Structured page parsing data:
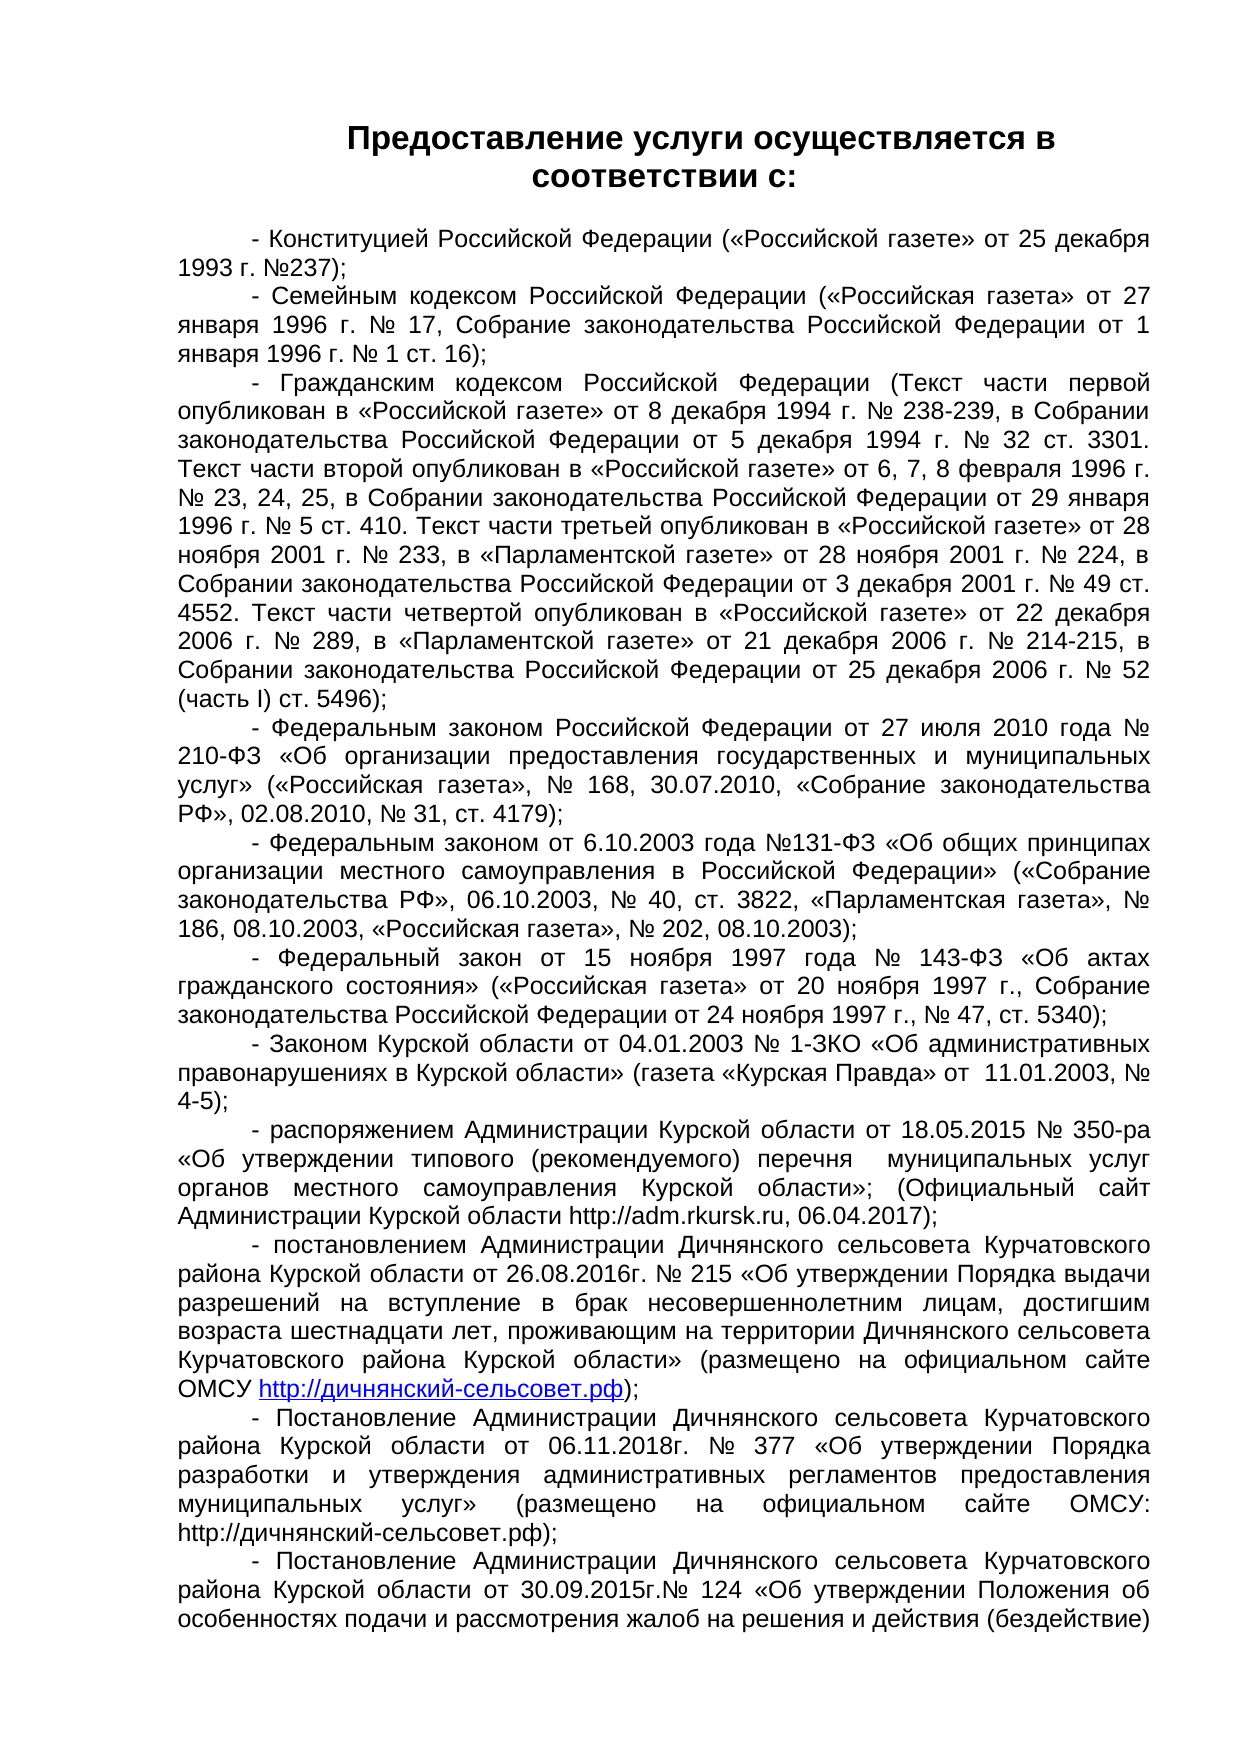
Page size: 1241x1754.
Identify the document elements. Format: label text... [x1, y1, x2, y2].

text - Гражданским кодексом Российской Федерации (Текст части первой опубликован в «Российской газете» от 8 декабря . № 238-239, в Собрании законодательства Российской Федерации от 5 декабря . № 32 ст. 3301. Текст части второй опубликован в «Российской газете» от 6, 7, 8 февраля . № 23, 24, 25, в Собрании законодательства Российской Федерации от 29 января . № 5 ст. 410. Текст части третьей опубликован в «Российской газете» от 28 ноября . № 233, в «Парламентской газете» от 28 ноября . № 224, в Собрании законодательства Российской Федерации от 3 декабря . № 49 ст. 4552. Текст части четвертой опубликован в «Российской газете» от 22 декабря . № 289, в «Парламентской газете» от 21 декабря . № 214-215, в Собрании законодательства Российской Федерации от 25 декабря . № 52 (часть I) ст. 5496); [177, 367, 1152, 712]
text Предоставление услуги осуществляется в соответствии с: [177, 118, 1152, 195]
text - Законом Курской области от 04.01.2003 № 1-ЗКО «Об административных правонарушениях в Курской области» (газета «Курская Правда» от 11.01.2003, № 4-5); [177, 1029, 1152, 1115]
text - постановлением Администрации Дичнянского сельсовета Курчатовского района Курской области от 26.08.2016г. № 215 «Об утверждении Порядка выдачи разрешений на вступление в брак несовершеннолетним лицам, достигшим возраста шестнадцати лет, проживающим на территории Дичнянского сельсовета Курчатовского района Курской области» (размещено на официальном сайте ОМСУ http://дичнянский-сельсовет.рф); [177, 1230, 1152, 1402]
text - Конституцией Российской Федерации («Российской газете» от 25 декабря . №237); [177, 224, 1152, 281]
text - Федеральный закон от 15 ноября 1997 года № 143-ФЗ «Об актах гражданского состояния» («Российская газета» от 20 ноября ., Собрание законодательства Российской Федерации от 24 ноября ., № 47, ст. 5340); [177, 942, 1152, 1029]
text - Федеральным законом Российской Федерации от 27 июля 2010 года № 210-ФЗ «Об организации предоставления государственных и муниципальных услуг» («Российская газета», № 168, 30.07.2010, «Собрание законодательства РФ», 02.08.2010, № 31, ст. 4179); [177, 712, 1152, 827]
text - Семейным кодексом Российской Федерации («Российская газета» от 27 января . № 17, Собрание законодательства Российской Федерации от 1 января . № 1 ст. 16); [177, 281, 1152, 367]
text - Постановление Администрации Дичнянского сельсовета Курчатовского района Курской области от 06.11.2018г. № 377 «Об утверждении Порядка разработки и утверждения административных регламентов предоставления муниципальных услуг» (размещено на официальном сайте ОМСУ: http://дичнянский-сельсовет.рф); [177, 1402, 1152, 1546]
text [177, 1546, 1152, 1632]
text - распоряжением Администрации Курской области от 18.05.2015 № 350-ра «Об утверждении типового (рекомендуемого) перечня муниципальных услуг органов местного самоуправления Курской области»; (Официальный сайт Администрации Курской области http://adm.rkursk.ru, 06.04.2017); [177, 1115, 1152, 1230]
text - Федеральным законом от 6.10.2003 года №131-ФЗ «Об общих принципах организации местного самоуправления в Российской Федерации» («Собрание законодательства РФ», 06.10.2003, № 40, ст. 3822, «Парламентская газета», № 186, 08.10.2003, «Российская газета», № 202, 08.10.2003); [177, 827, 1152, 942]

* * *

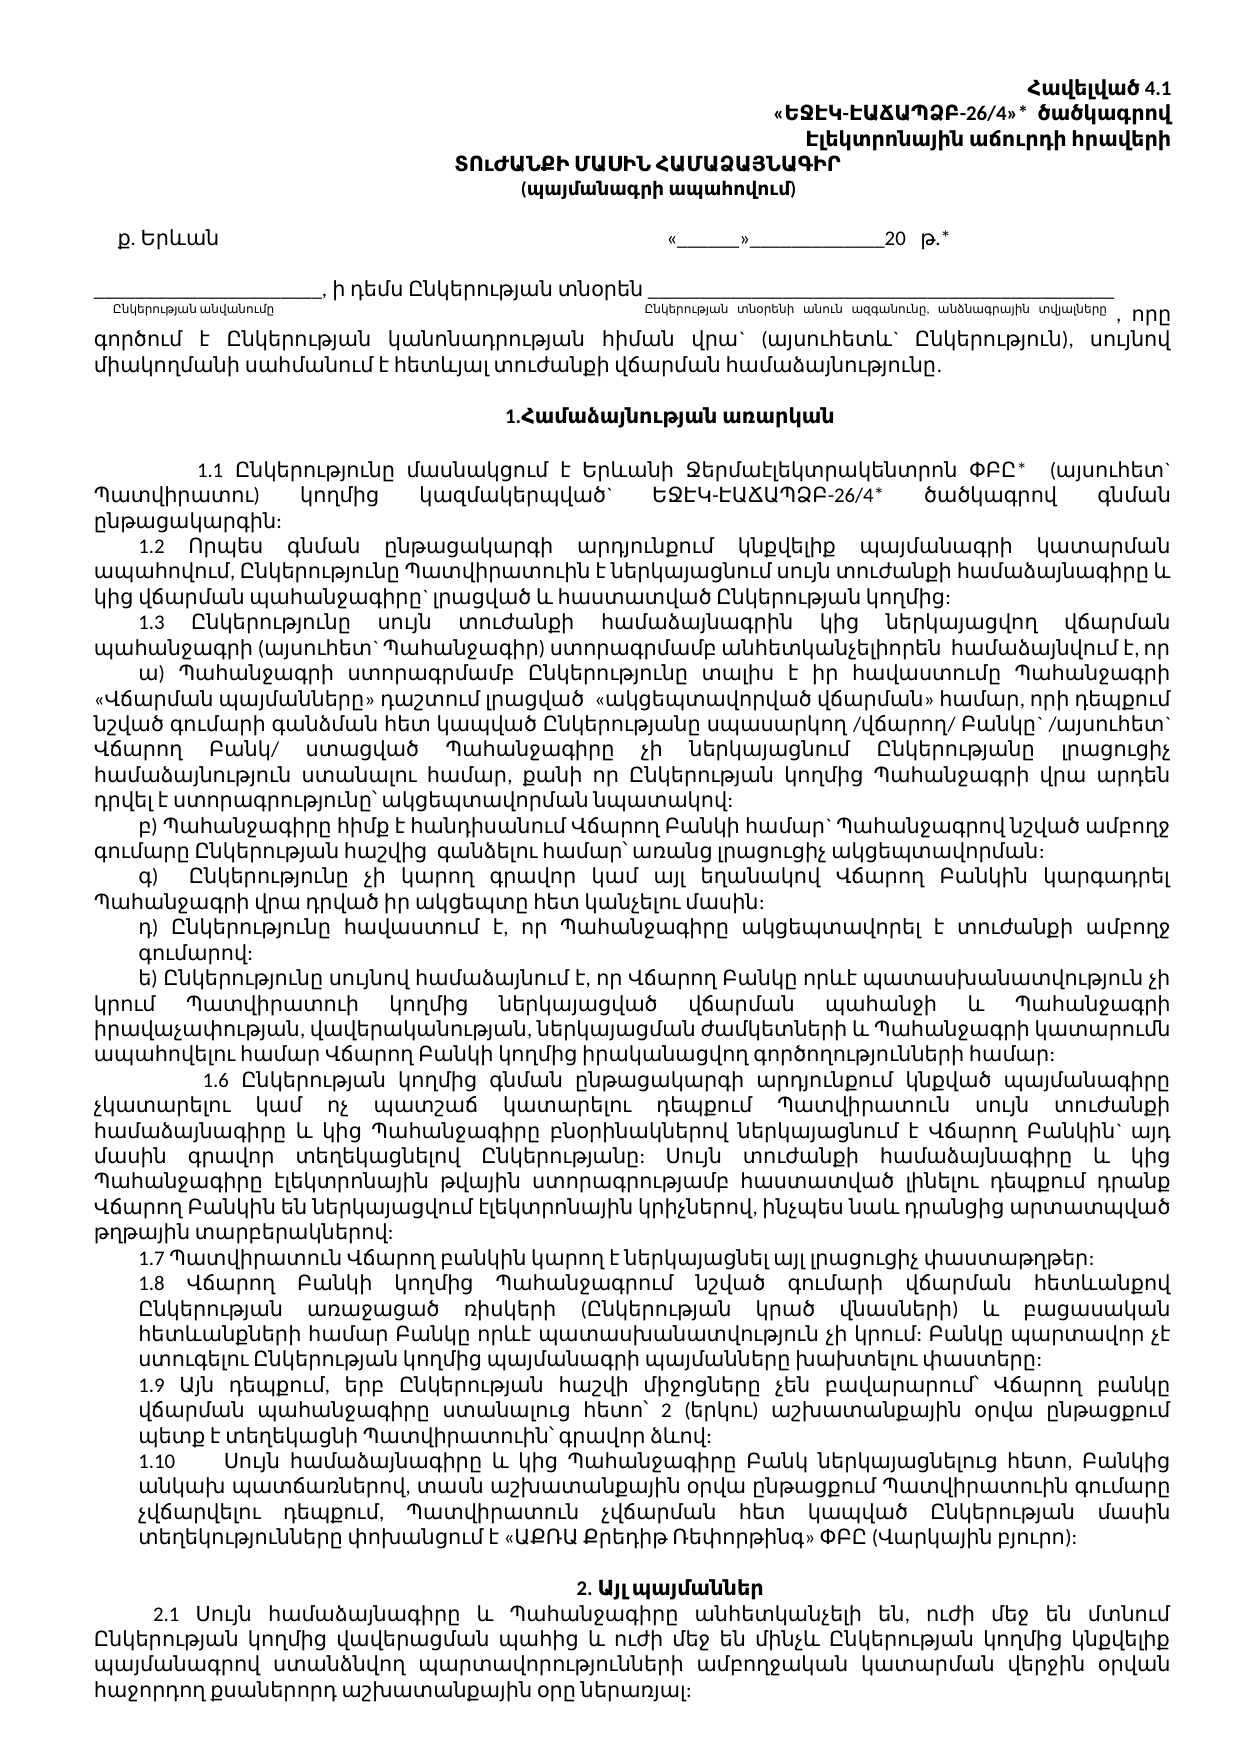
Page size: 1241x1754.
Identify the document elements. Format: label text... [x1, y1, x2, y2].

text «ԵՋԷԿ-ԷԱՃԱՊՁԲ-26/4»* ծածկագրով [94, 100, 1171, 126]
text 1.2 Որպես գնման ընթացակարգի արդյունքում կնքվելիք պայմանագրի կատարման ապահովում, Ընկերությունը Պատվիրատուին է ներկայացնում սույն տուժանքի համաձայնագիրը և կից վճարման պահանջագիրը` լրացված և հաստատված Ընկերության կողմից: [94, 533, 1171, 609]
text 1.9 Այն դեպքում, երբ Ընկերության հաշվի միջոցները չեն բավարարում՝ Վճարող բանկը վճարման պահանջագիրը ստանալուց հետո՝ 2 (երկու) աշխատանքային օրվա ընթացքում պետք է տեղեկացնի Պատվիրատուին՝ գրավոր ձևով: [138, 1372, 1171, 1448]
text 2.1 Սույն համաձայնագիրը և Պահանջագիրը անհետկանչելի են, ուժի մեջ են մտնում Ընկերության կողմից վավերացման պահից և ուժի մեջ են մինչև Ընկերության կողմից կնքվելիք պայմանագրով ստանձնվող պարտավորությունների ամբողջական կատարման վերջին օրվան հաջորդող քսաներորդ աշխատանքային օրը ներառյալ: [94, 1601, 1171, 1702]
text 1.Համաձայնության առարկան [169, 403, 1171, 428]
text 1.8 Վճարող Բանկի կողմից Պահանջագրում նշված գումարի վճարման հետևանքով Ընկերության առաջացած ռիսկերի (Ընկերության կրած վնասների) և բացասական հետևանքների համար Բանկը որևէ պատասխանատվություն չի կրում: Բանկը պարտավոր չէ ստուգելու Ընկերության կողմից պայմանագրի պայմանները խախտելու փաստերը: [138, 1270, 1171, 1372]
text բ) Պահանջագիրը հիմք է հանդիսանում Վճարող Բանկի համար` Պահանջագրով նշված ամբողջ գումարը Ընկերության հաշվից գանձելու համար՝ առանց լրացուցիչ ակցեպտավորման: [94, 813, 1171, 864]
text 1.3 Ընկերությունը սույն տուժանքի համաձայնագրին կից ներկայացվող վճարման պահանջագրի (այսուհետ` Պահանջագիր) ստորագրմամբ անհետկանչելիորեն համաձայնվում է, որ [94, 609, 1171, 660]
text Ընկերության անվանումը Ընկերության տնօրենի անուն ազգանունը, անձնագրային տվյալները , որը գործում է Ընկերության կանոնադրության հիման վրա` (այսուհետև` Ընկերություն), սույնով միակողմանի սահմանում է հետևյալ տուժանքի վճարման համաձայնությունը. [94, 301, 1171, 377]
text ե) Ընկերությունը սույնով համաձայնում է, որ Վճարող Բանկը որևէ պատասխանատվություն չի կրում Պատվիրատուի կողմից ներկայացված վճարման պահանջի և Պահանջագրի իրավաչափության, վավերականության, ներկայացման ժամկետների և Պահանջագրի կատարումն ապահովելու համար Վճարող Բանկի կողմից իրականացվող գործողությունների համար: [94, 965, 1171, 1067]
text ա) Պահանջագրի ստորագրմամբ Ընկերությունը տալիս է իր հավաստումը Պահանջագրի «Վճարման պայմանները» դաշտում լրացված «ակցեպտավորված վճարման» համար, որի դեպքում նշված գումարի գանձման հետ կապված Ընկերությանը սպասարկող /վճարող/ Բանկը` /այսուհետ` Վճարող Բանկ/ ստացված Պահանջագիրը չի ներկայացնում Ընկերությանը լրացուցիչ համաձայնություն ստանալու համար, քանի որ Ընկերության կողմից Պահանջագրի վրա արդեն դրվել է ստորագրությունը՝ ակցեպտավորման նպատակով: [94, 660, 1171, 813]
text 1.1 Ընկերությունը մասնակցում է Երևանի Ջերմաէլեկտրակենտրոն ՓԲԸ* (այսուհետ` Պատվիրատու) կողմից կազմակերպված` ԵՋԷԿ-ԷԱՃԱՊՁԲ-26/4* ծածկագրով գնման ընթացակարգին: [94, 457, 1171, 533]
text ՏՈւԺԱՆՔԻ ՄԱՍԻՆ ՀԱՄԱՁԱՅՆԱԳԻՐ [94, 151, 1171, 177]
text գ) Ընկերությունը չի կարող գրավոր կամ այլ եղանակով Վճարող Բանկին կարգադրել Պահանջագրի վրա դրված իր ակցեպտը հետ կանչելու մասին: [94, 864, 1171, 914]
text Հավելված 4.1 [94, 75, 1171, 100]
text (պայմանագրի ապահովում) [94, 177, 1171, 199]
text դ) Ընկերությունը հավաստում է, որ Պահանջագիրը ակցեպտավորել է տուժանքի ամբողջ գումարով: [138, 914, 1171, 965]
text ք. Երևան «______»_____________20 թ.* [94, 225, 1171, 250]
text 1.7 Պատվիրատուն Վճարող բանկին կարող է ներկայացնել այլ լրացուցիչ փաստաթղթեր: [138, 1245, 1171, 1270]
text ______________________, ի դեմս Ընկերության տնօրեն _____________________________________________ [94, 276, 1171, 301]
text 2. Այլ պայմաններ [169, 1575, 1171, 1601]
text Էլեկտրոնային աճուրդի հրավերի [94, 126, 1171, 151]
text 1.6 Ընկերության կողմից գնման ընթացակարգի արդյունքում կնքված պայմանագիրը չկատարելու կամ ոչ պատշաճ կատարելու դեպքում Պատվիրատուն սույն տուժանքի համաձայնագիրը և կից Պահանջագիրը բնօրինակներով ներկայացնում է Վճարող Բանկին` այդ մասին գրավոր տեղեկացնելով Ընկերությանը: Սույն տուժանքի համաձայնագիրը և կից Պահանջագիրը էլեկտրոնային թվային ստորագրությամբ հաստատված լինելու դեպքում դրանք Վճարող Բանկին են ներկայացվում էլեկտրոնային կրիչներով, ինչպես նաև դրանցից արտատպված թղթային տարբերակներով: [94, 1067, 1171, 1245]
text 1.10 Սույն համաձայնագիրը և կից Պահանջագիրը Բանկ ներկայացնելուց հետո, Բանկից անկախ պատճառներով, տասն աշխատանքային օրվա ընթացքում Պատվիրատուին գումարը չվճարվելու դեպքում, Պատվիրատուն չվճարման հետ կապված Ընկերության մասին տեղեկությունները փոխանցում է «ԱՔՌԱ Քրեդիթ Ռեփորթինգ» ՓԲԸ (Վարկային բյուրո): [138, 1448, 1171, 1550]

--

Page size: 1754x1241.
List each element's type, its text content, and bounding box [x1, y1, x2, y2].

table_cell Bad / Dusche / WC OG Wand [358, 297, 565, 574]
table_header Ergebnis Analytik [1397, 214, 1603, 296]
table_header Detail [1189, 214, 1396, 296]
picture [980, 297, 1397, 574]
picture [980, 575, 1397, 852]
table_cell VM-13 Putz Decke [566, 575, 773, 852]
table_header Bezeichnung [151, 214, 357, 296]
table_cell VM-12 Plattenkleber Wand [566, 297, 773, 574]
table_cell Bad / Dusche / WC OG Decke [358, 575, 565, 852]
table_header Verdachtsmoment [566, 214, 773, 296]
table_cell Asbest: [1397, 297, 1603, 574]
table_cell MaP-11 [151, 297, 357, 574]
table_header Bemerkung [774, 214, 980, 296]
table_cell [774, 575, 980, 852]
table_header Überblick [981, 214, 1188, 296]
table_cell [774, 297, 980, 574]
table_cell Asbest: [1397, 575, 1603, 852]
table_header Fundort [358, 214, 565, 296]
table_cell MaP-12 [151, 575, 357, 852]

→ **Work task**: A line qualifies when it holds the word "ծածկագրով"; report all qualifying lines from the records above.

→ **Response to the exercise**:
text «ԵՋԷԿ-ԷԱՃԱՊՁԲ-26/4»* ծածկագրով [94, 100, 1171, 126]
text 1.1 Ընկերությունը մասնակցում է Երևանի Ջերմաէլեկտրակենտրոն ՓԲԸ* (այսուհետ` Պատվիրատու) կողմից կազմակերպված` ԵՋԷԿ-ԷԱՃԱՊՁԲ-26/4* ծածկագրով գնման ընթացակարգին: [94, 457, 1171, 533]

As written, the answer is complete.